>>>>>

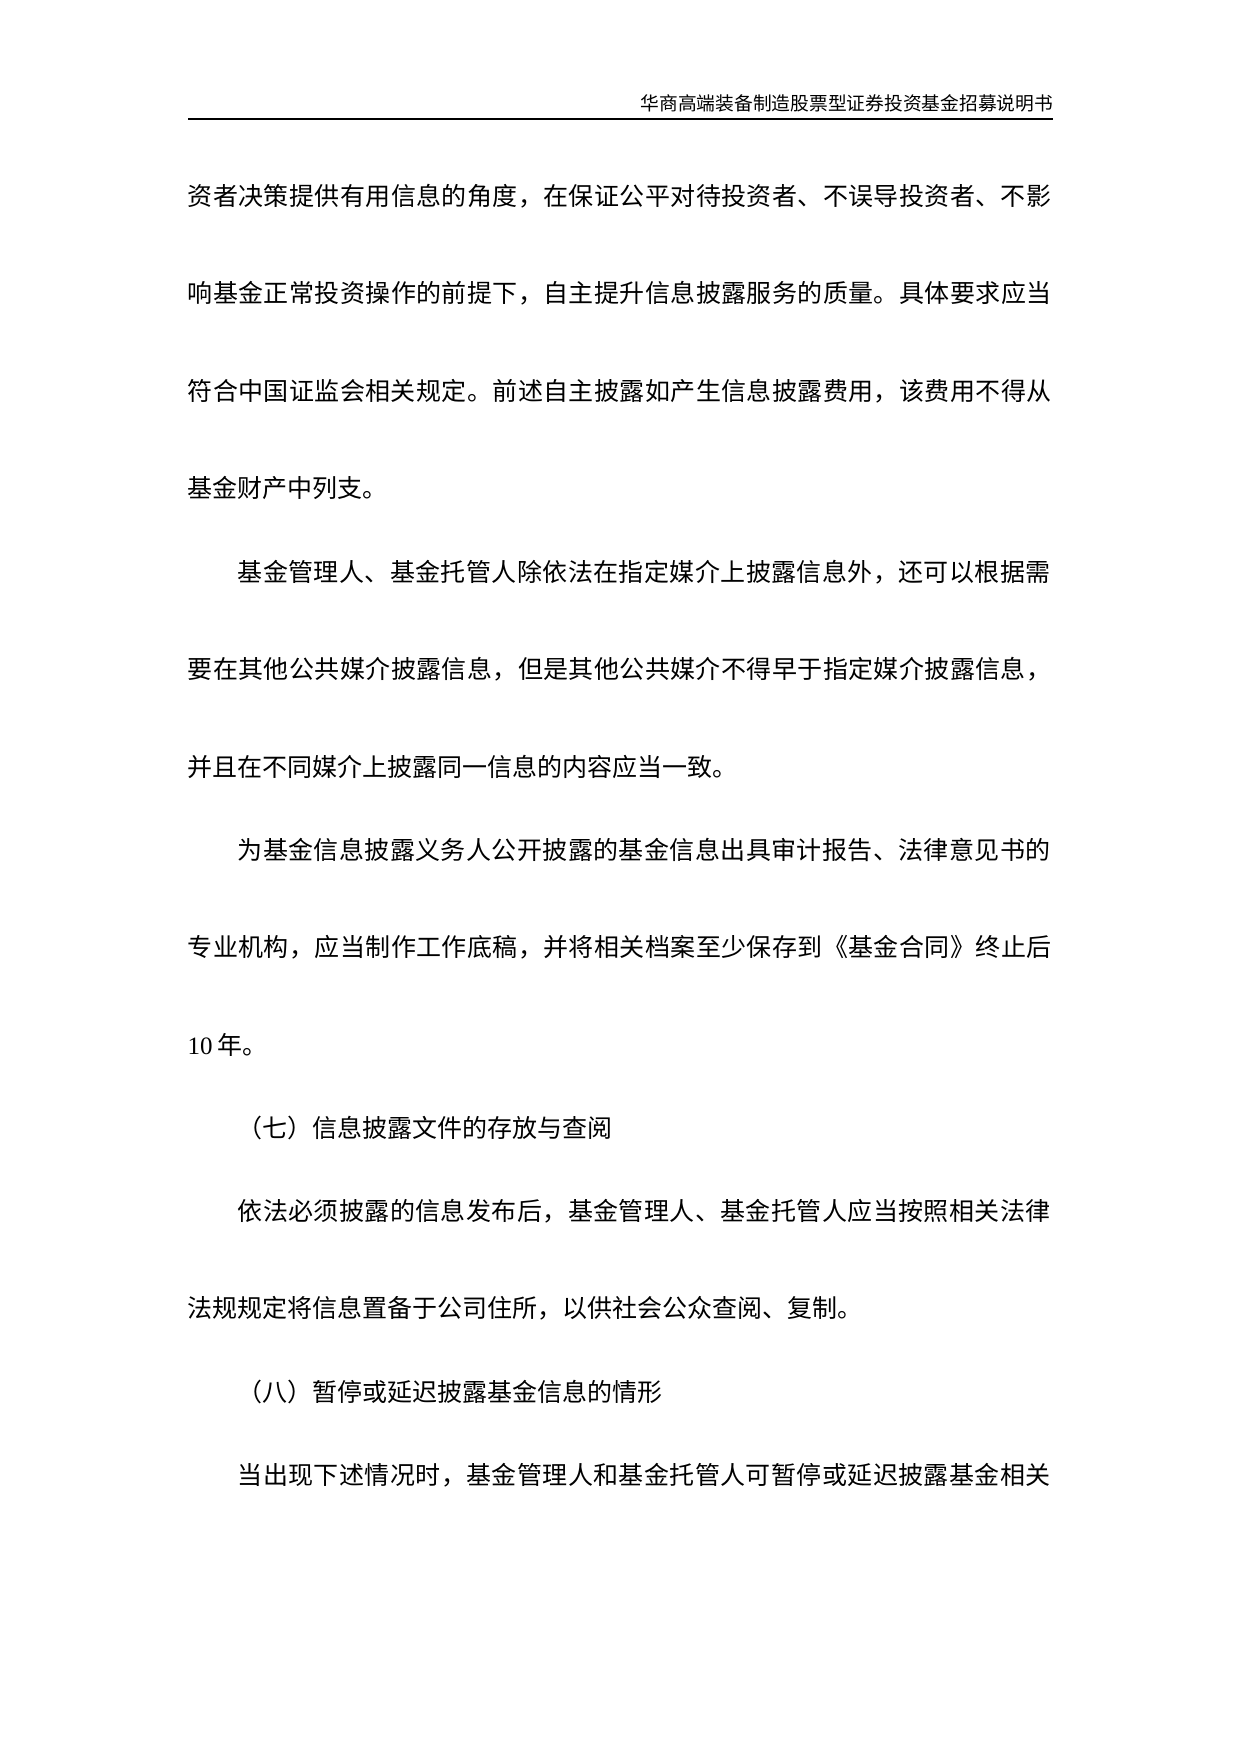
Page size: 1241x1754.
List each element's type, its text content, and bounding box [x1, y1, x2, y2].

text 为基金信息披露义务人公开披露的基金信息出具审计报告、法律意见书的专业机构，应当制作工作底稿，并将相关档案至少保存到《基金合同》终止后10年。 [187, 816, 1053, 1076]
text 依法必须披露的信息发布后，基金管理人、基金托管人应当按照相关法律法规规定将信息置备于公司住所，以供社会公众查阅、复制。 [187, 1177, 1053, 1339]
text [187, 162, 1053, 519]
text （七）信息披露文件的存放与查阅 [187, 1094, 1053, 1159]
text 基金管理人、基金托管人除依法在指定媒介上披露信息外，还可以根据需要在其他公共媒介披露信息，但是其他公共媒介不得早于指定媒介披露信息，并且在不同媒介上披露同一信息的内容应当一致。 [187, 538, 1053, 798]
text （八）暂停或延迟披露基金信息的情形 [187, 1358, 1053, 1423]
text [187, 1441, 1053, 1506]
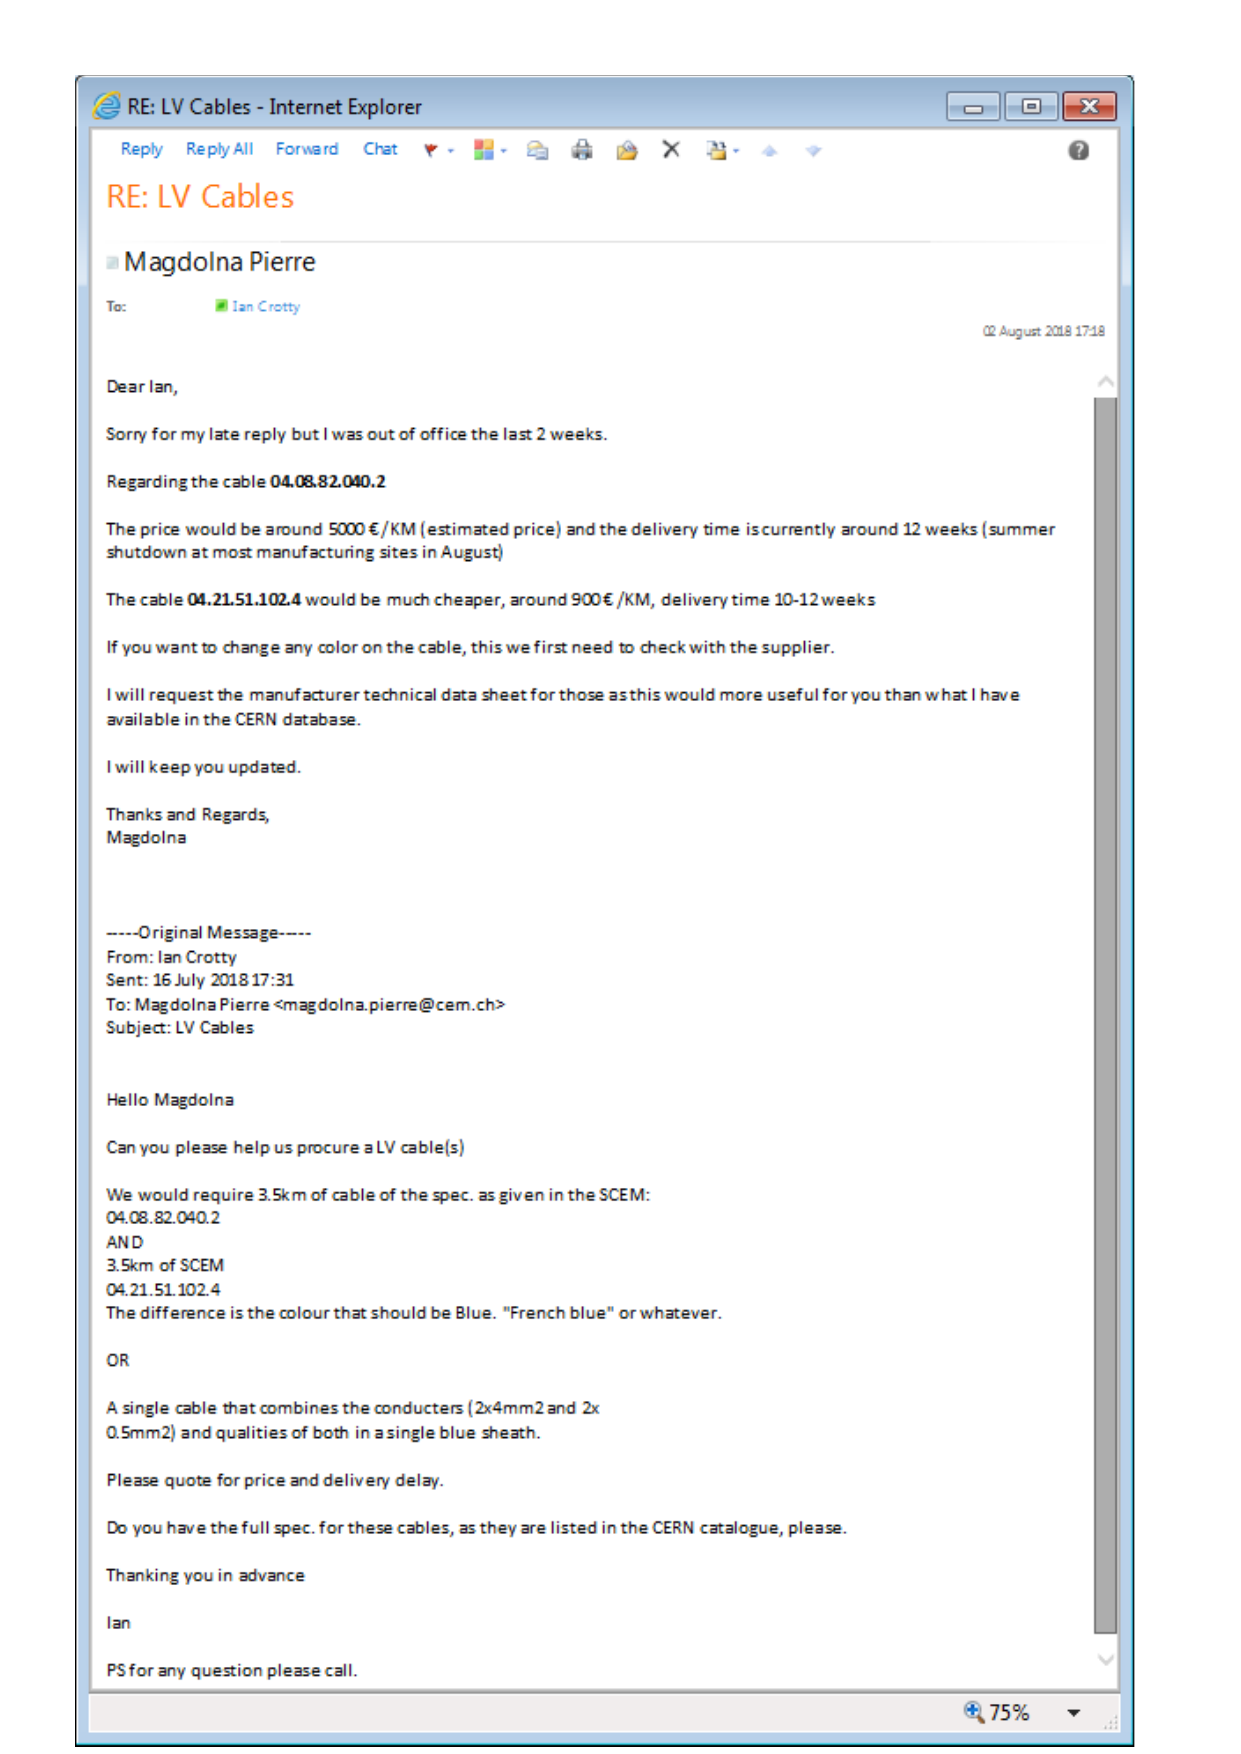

<<<<<

Repeat the records exactly but leave out the images.

■ Result ■
Page size: 1241x1754.
List each element's type, its text content, and bounding box [x1, y1, x2, y2].

text 为基金信息披露义务人公开披露的基金信息出具审计报告、法律意见书的专业机构，应当制作工作底稿，并将相关档案至少保存到《基金合同》终止后10年。 [187, 816, 1053, 1076]
text 依法必须披露的信息发布后，基金管理人、基金托管人应当按照相关法律法规规定将信息置备于公司住所，以供社会公众查阅、复制。 [187, 1177, 1053, 1339]
text [187, 162, 1053, 519]
text （七）信息披露文件的存放与查阅 [187, 1094, 1053, 1159]
text 基金管理人、基金托管人除依法在指定媒介上披露信息外，还可以根据需要在其他公共媒介披露信息，但是其他公共媒介不得早于指定媒介披露信息，并且在不同媒介上披露同一信息的内容应当一致。 [187, 538, 1053, 798]
text （八）暂停或延迟披露基金信息的情形 [187, 1358, 1053, 1423]
text [187, 1441, 1053, 1506]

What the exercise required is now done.